[Document layout analysis data]
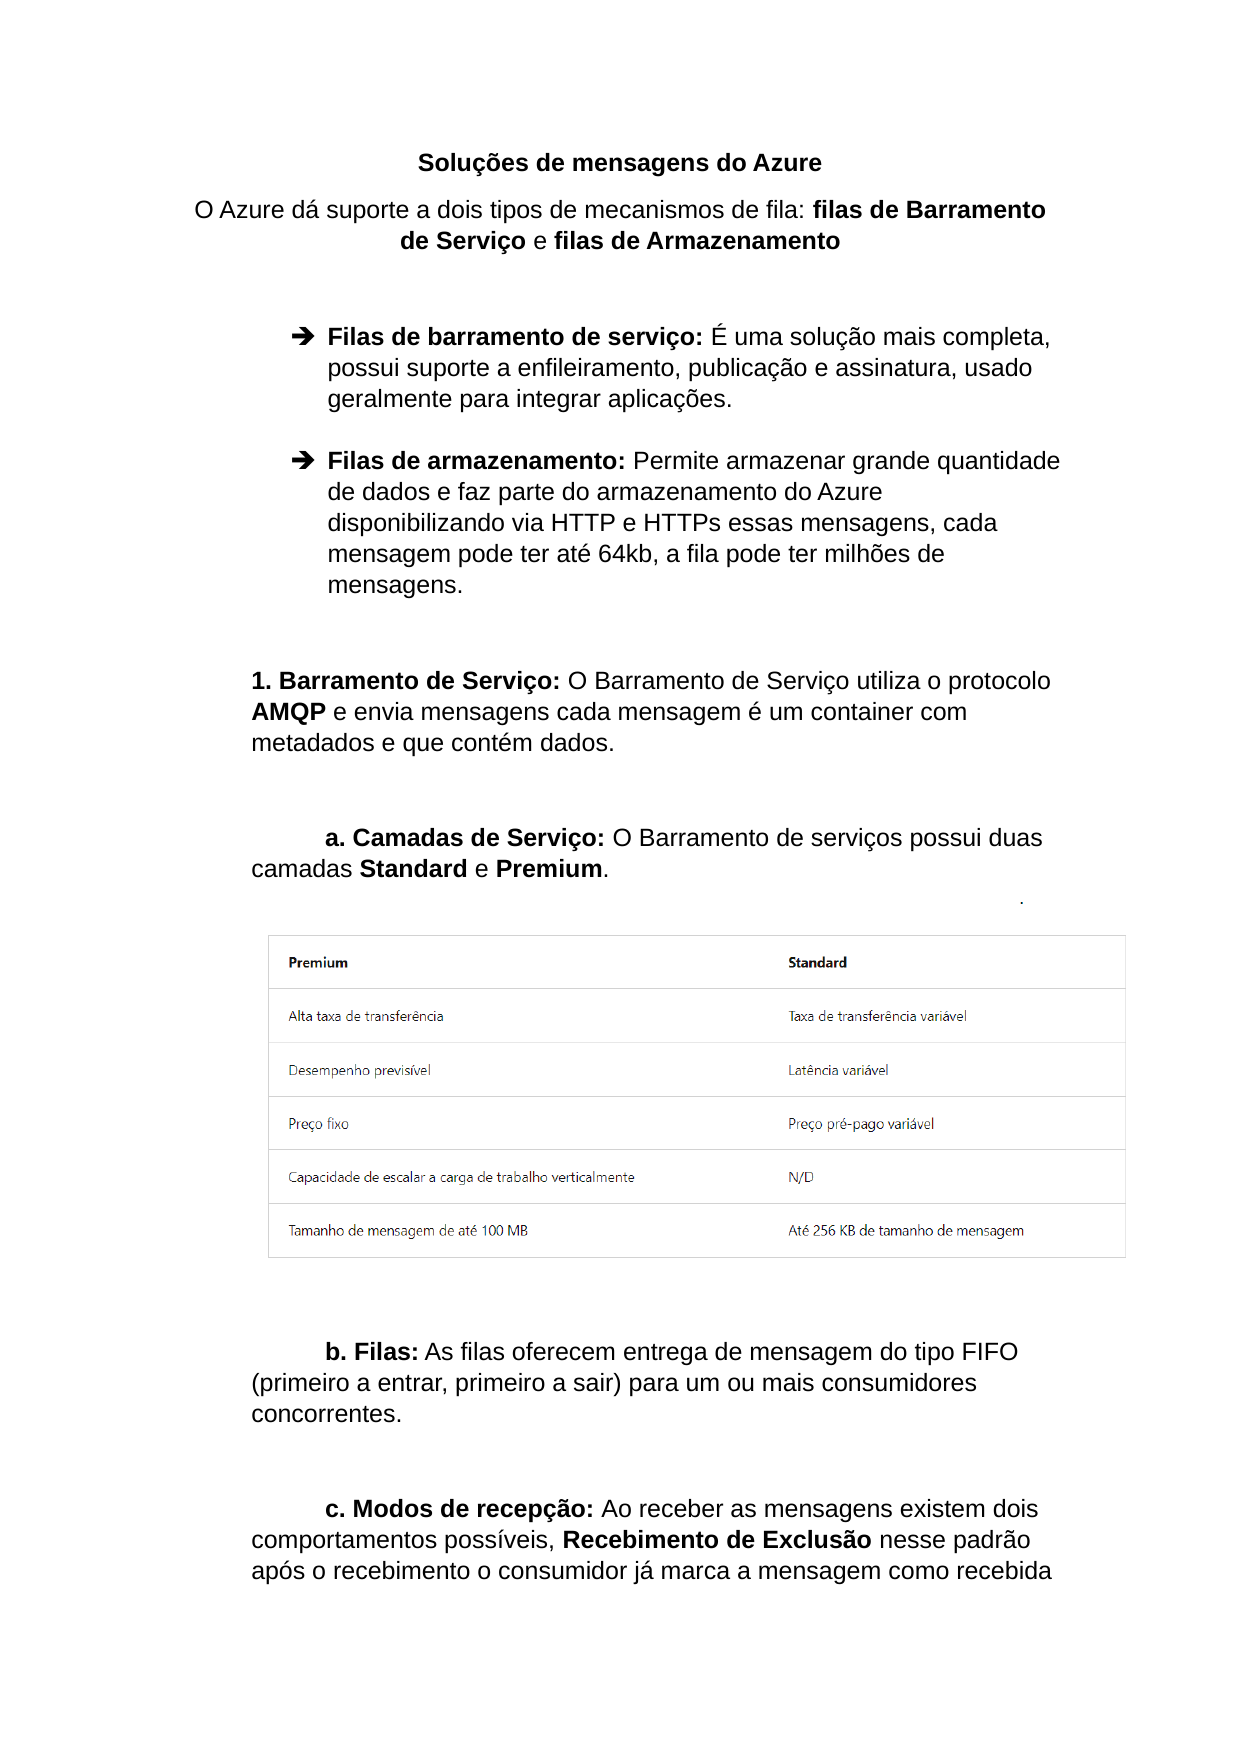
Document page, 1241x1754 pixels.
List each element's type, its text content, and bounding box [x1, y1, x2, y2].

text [251, 1494, 1063, 1585]
text O Azure dá suporte a dois tipos de mecanismos de fila: filas de Barramento de Serviço e filas de Armazenamento [177, 195, 1063, 255]
text Soluções de mensagens do Azure [177, 148, 1063, 176]
list Filas de armazenamento: Permite armazenar grande quantidade de dados e faz parte do armazenamento do Azure disponibilizando via HTTP e HTTPs essas mensagens, cada mensagem pode ter até 64kb, a fila pode ter milhões de mensagens. [290, 446, 1063, 599]
list Filas de barramento de serviço: É uma solução mais completa, possui suporte a enfileiramento, publicação e assinatura, usado geralmente para integrar aplicações. [290, 322, 1063, 413]
text b. Filas: As filas oferecem entrega de mensagem do tipo FIFO (primeiro a entrar, primeiro a sair) para um ou mais consumidores concorrentes. [251, 1337, 1063, 1428]
text a. Camadas de Serviço: O Barramento de serviços possui duas camadas Standard e Premium. [251, 823, 1063, 883]
text 1. Barramento de Serviço: O Barramento de Serviço utiliza o protocolo AMQP e envia mensagens cada mensagem é um container com metadados e que contém dados. [251, 666, 1063, 757]
picture [251, 902, 1137, 1271]
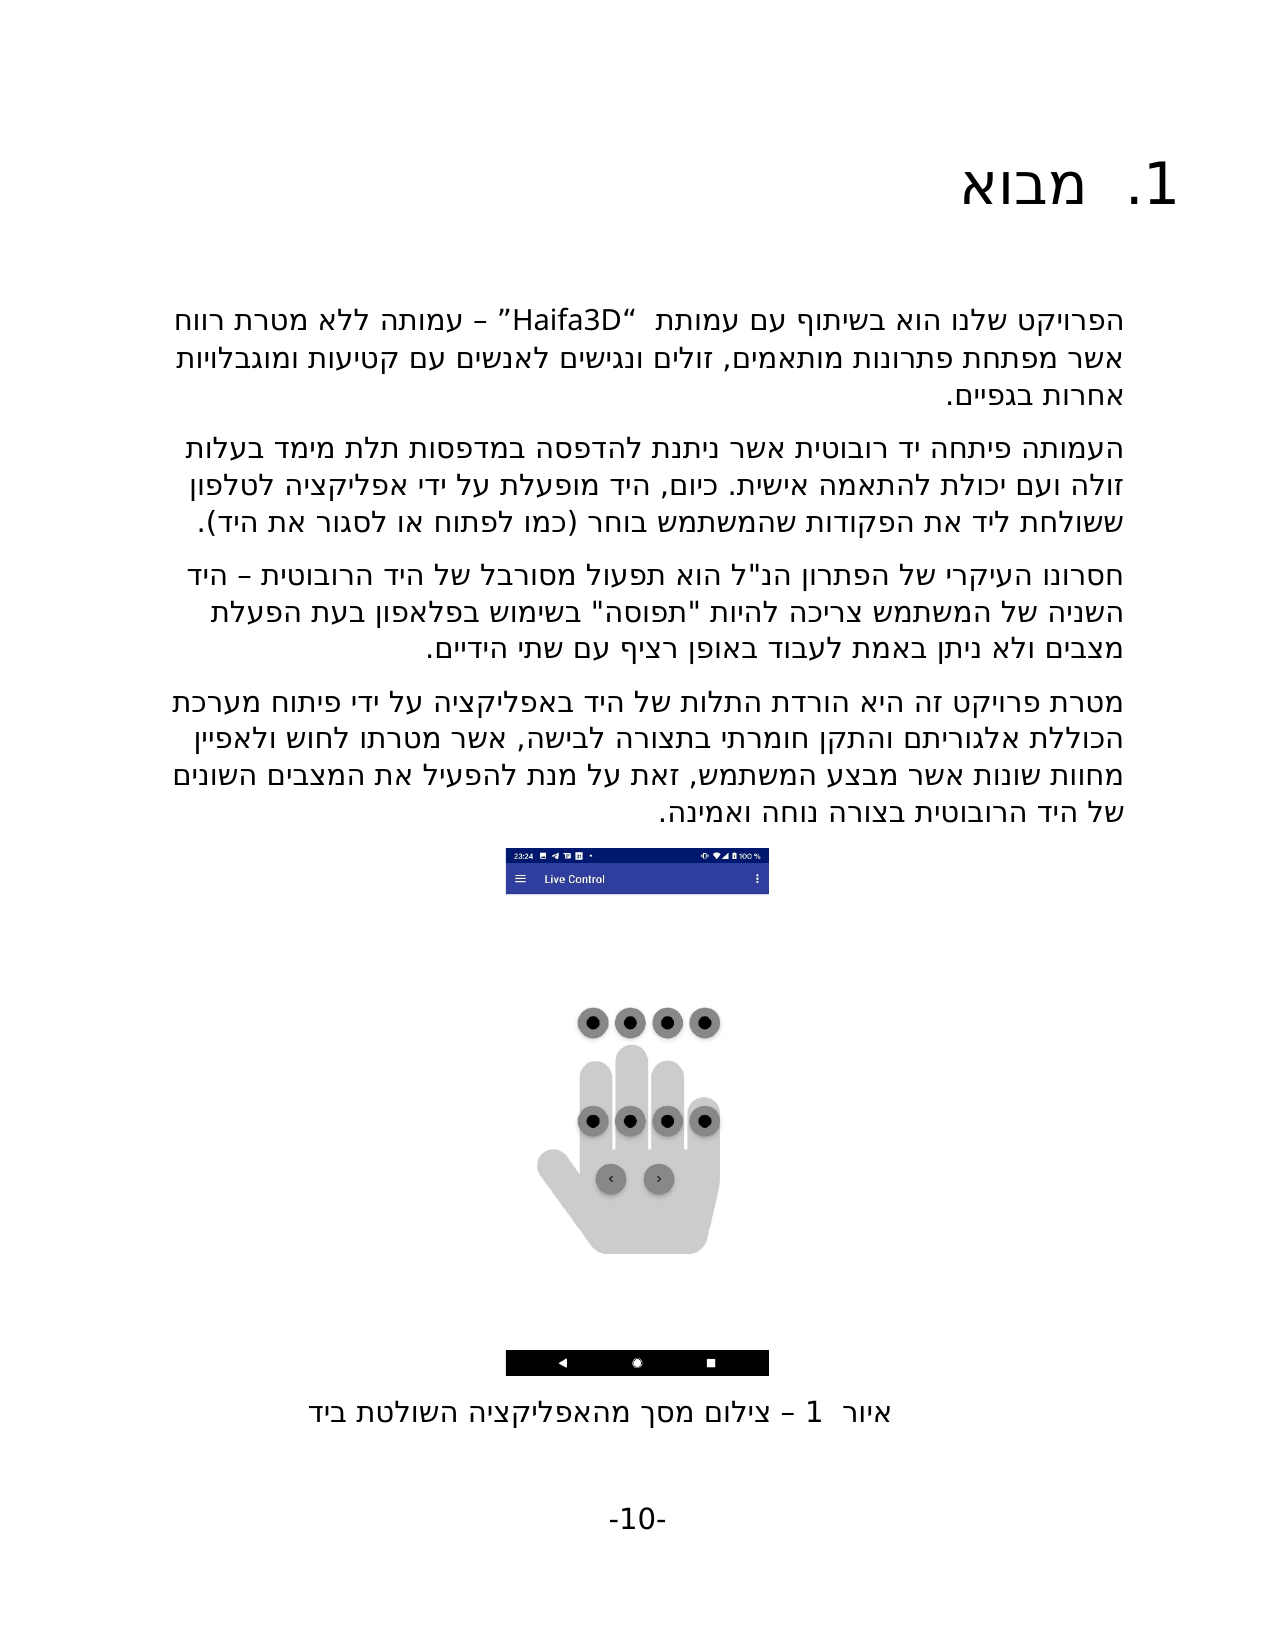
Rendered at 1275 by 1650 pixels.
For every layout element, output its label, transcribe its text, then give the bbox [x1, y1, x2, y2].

text חסרונו העיקרי של הפתרון הנ"ל הוא תפעול מסורבל של היד הרובוטית – היד השניה של המשתמש צריכה להיות "תפוסה" בשימוש בפלאפון בעת הפעלת מצבים ולא ניתן באמת לעבוד באופן רציף עם שתי הידיים. [150, 558, 1125, 666]
text הפרויקט שלנו הוא בשיתוף עם עמותת “Haifa3D” – עמותה ללא מטרת רווח אשר מפתחת פתרונות מותאמים, זולים ונגישים לאנשים עם קטיעות ומוגבלויות אחרות בגפיים. [150, 299, 1125, 412]
text העמותה פיתחה יד רובוטית אשר ניתנת להדפסה במדפסות תלת מימד בעלות זולה ועם יכולת להתאמה אישית. כיום, היד מופעלת על ידי אפליקציה לטלפון ששולחת ליד את הפקודות שהמשתמש בוחר (כמו לפתוח או לסגור את היד). [150, 432, 1125, 539]
subtitle מבוא [150, 150, 1125, 218]
text מטרת פרויקט זה היא הורדת התלות של היד באפליקציה על ידי פיתוח מערכת הכוללת אלגוריתם והתקן חומרתי בתצורה לבישה, אשר מטרתו לחוש ולאפיין מחוות שונות אשר מבצע המשתמש, זאת על מנת להפעיל את המצבים השונים של היד הרובוטית בצורה נוחה ואמינה. [150, 685, 1125, 829]
picture [505, 848, 769, 1376]
text איור 1 – צילום מסך מהאפליקציה השולטת ביד [150, 1395, 1050, 1429]
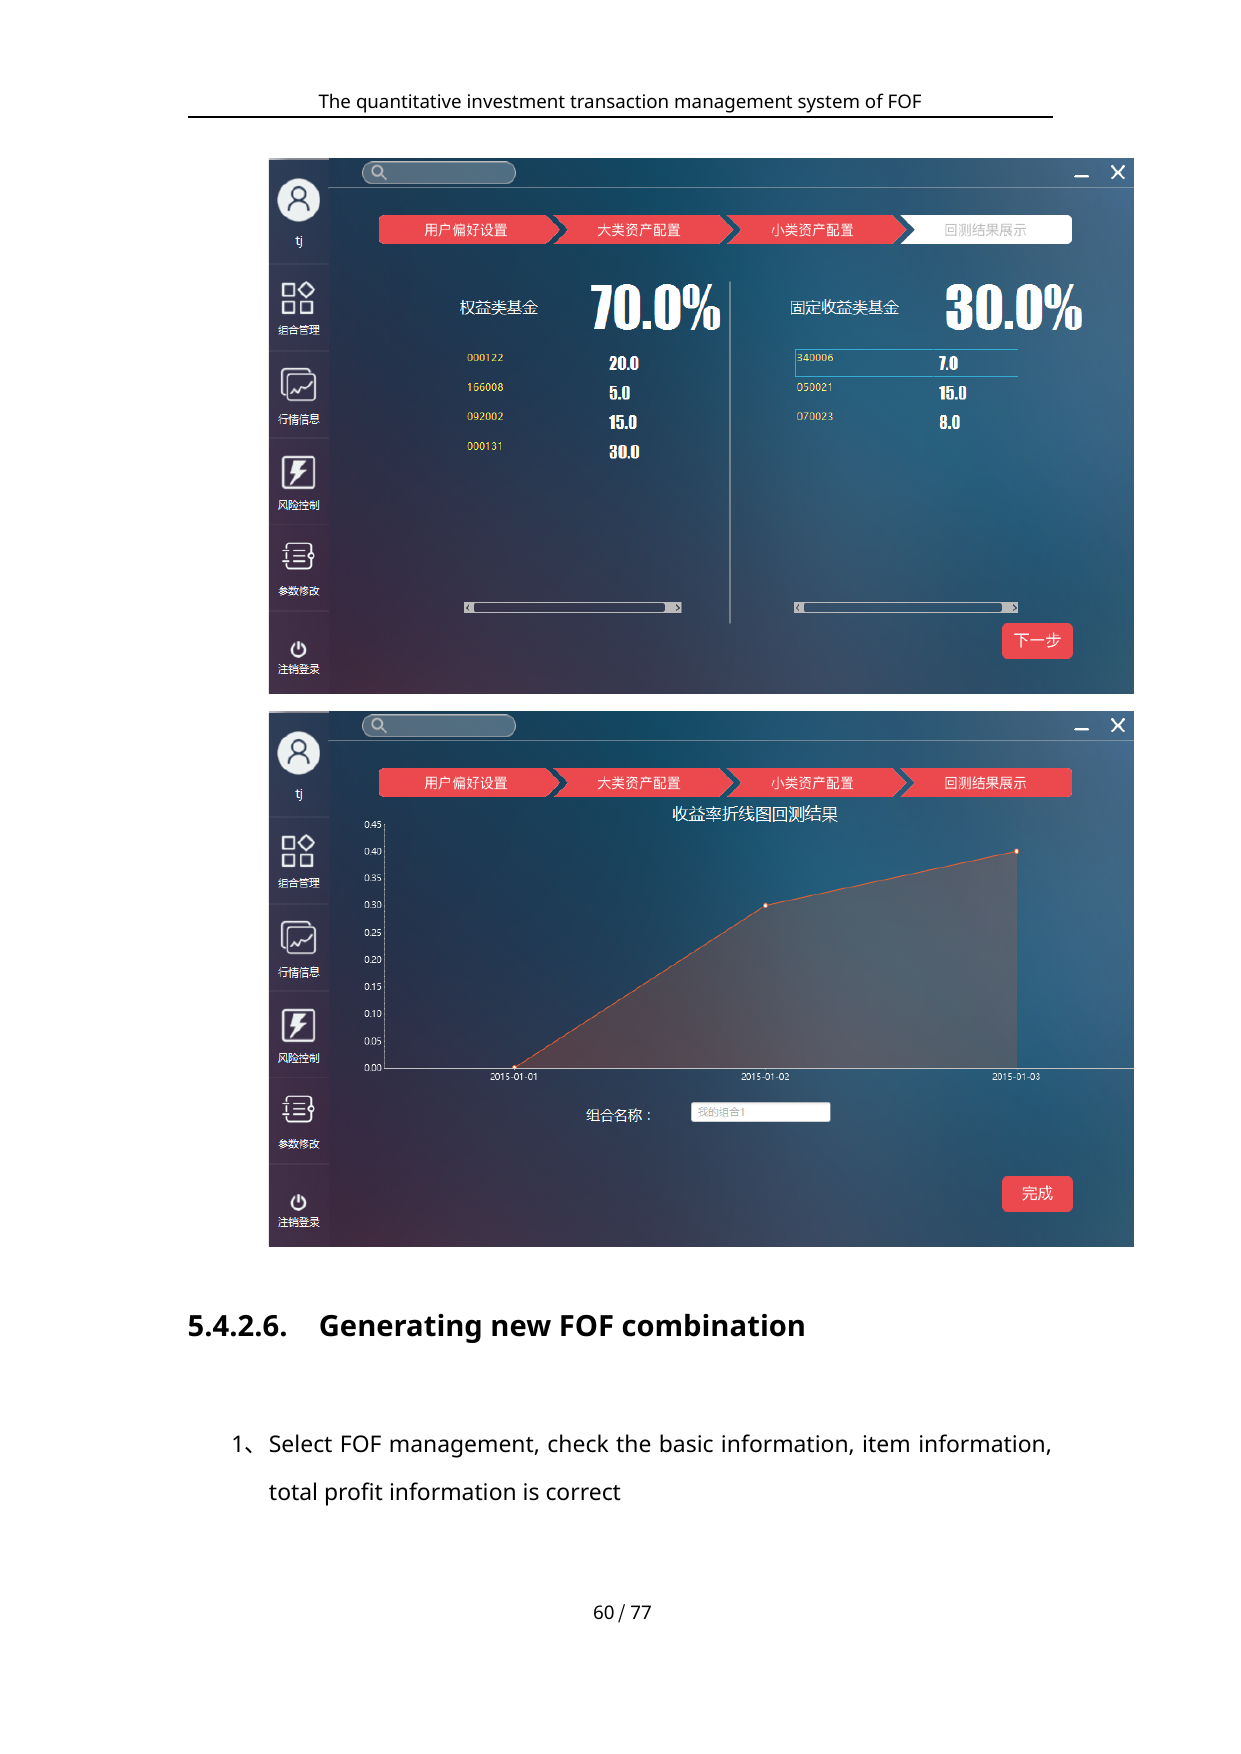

* **Exercise objective**
Repeat all of the entries above word for word and omit the pictures.

* **Exercise response**
Document page, 1241x1754 pixels.
List each element's type, its text content, and bounding box [x1, y1, x2, y2].

text [251, 1494, 1063, 1585]
text O Azure dá suporte a dois tipos de mecanismos de fila: filas de Barramento de Serviço e filas de Armazenamento [177, 195, 1063, 255]
text Soluções de mensagens do Azure [177, 148, 1063, 176]
list Filas de armazenamento: Permite armazenar grande quantidade de dados e faz parte do armazenamento do Azure disponibilizando via HTTP e HTTPs essas mensagens, cada mensagem pode ter até 64kb, a fila pode ter milhões de mensagens. [290, 446, 1063, 599]
list Filas de barramento de serviço: É uma solução mais completa, possui suporte a enfileiramento, publicação e assinatura, usado geralmente para integrar aplicações. [290, 322, 1063, 413]
text b. Filas: As filas oferecem entrega de mensagem do tipo FIFO (primeiro a entrar, primeiro a sair) para um ou mais consumidores concorrentes. [251, 1337, 1063, 1428]
text a. Camadas de Serviço: O Barramento de serviços possui duas camadas Standard e Premium. [251, 823, 1063, 883]
text 1. Barramento de Serviço: O Barramento de Serviço utiliza o protocolo AMQP e envia mensagens cada mensagem é um container com metadados e que contém dados. [251, 666, 1063, 757]
picture [251, 902, 1137, 1271]
Rendered at 1275 by 1650 pixels.
For every layout element, output its label, transcribe its text, then give the bbox [x1, y1, x2, y2].

text חסרונו העיקרי של הפתרון הנ"ל הוא תפעול מסורבל של היד הרובוטית – היד השניה של המשתמש צריכה להיות "תפוסה" בשימוש בפלאפון בעת הפעלת מצבים ולא ניתן באמת לעבוד באופן רציף עם שתי הידיים. [150, 558, 1125, 666]
text הפרויקט שלנו הוא בשיתוף עם עמותת “Haifa3D” – עמותה ללא מטרת רווח אשר מפתחת פתרונות מותאמים, זולים ונגישים לאנשים עם קטיעות ומוגבלויות אחרות בגפיים. [150, 299, 1125, 412]
text העמותה פיתחה יד רובוטית אשר ניתנת להדפסה במדפסות תלת מימד בעלות זולה ועם יכולת להתאמה אישית. כיום, היד מופעלת על ידי אפליקציה לטלפון ששולחת ליד את הפקודות שהמשתמש בוחר (כמו לפתוח או לסגור את היד). [150, 432, 1125, 539]
subtitle מבוא [150, 150, 1125, 218]
text מטרת פרויקט זה היא הורדת התלות של היד באפליקציה על ידי פיתוח מערכת הכוללת אלגוריתם והתקן חומרתי בתצורה לבישה, אשר מטרתו לחוש ולאפיין מחוות שונות אשר מבצע המשתמש, זאת על מנת להפעיל את המצבים השונים של היד הרובוטית בצורה נוחה ואמינה. [150, 685, 1125, 829]
picture [505, 848, 769, 1376]
text איור 1 – צילום מסך מהאפליקציה השולטת ביד [150, 1395, 1050, 1429]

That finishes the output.